POUVOIR D’ACHAT : ECHEC A SARKOZY

Publié le par zuzu

Communiqué de presse de la LCR65

POUVOIR D’ACHAT : ECHEC A SARKOZY

SEULE LA MOBILISATION COMPTERA !

 

Une loi pour détaxer les heures supplémentaires, une deuxième loi en décembre pour monnayer les jours de RTT. Sarkozy s’agite beaucoup, mais sa politique sur le pouvoir d’achat n’est qu’une partie de poker menteur. On ne voit rien venir sur la feuille de paie ! Et, pour cause, les heures supplémentaires, ce ne sont pas les salariés qui décident, mais les patrons.

La grève du 20 novembre des salariés de la fonction publique, pour augmenter les salaires bloqués, et empêcher les suppressions d’emplois a été massive. Et dans le commerce, à Conforama, à Darty, des grèves ont lieu, répétitives ou prolongées, pour l’augmentation des salaires.

La médecine de Sarkozy pour le pouvoir d’achat est une escroquerie !

 

Sarkozy donne aux salariés ce qu’ils possèdent déjà !

 

Transformer des jours RTT en salaire, des comptes épargne-temps en salaire, ou verser la participation, cela ne fait pas bouger le salaire de base, le seul qui compte. Les jours RTT accumulés, c’est le travail des salariés. Les conditions de travail ne sont-elles pas déjà harassantes ? Faut-il être encore plus  fatigués, faut-il en revenir à des semaines de 40h, de 42 heures, de 48 heures, comme certains le font déjà dans le bâtiment, dans la restauration ? Où est le progrès social ?
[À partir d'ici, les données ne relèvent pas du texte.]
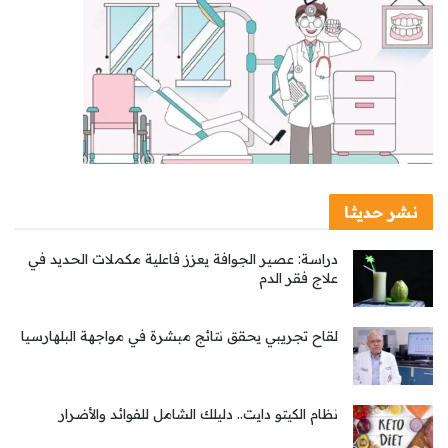
نشر حديثا
دراسة: عصير الجوافة يعزز فاعلية مكملات الحديد في
علاج فقر الدم
لقاح تجريبي يحقق نتائج مبشرة في مواجهة البلهارسيا
نظام الكيتو دايت.. دليلك الشامل للفوائد والأضرار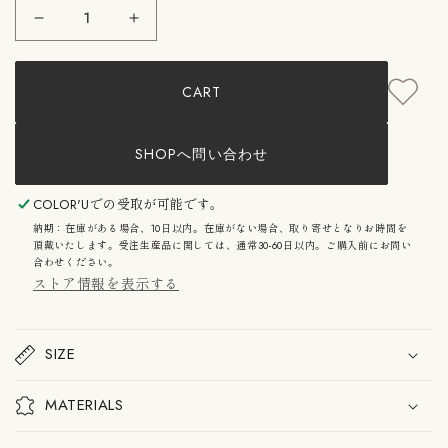
COLOR&#39;U：
COLOR&#39;U：
VEROMETAL
VEROMETAL
DINING
DINING
TABLE
TABLE
CART
with
with
BONE
BONE
LEGS
LEGS
STEEL×WOOD
STEEL×WOOD
SHOPへ問い合わせ
コ
コ
ロ
ロ
ル
ル
COLOR'U
での受取が可能です。
ヴ
ヴ
納期：在庫がある場合、10日以内。在庫がない場合、取り寄せとなりお時間を
ェ
ェ
頂戴いたします。受注生産品に関しては、通常30-60日以内。ご購入前にお問い
ロ
ロ
合わせください。
メ
メ
ストア情報を表示する
タ
タ
ル
ル
ダ
ダ
イ
イ
SIZE
ニ
ニ
ン
ン
グ
グ
MATERIALS
テ
テ
ー
ー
 Et en prime, Sarkozy veut obliger à travailler le dimanche, notamment pour les caissières et les vendeuses des magasins. Mais celles-ci sont très souvent, une fois sur deux ou deux fois sur trois, à temps partiel, sans l’avoir demandé, avec des horaires invivables. Alors elles veulent travailler à l’horaire normal, à 35 heures, avec des salaires normaux, corrects.

 

Le salariat devient de plus en plus pauvre

 

Le très officiel INSEE vient de publier une étude montrant qu’en moyenne, le revenu salarial n’a pas progressé de 1978 à 2005 ! Pas parce qu’aucun salaire n’a augmenté, mais parce que de plus en plus de salariés travaillent à temps partiel, ou par petits boulots intermittents, une partie de l’année, ou reprennent un travail sous-qualifié après une période de chômage.
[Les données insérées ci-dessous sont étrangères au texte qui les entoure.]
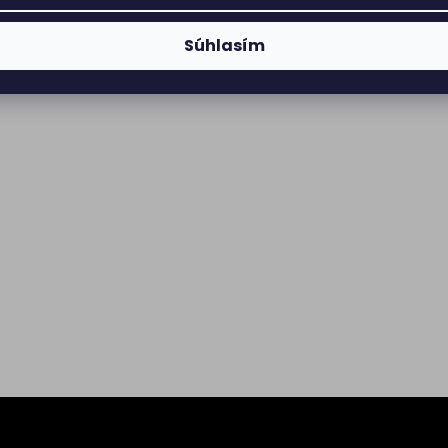
Súhlasím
Autrefois, parler de pauvreté, c’était surtout parler des chômeurs, des RMistes. C’est encore plus vrai aujourd’hui, mais même ceux qui ont un travail sont pauvres et une partie de plus en plus importante des sans domiciles fixes (SDF) ont un travail sous-payé !

 

Préparer une journée de grève interprofessionnelle

 

Si les cheminots, les agents RATP, EDF-GDF obtiennent des compensations, très insuffisantes, pour leur retraite, c’est parce qu’ils ont fait grève. Si le gouvernement entrouvre sa porte aux syndicats de la fonction publique, c’est parce que la journée du 20 novembre a été forte. Si Sarkozy est allé voir les marins pêcheurs révoltés par le prix du carburant, c’est parce qu’ils pouvaient donner envie de se battre tous ensemble.

Les confédérations syndicales passent beaucoup de temps à discuter avec le gouvernement, et on ne voit aucun résultat. Et Sarkozy est le seul à parler sans arrêt. Le Parti socialiste est soit d’accord avec le pouvoir (régimes spéciaux), soit déchiré par ses querelles intestines.

Ce que les salariés et la population  attendent, c’est une opposition ferme à tous les reculs sociaux. C’est cette attente que la LCR soutient.

Mais elle n’est pas seule. Beaucoup de syndicalistes, de sympathisants et militants de gauche veulent agir.

Il est temps de préparer une grande journée de grève, tous ensemble, privé et public : ce n’est pas d’heures supplémentaires dont nous avons besoin, mais d’embauches, d’une augmentation de 300 euros des salaires, comme des minima sociaux, d’un SMIC à 1500 euros net, d’une retraite à 37,5 annuités, pension complète à 60 ans, et à 55 maxi pour tous les travaux pénibles.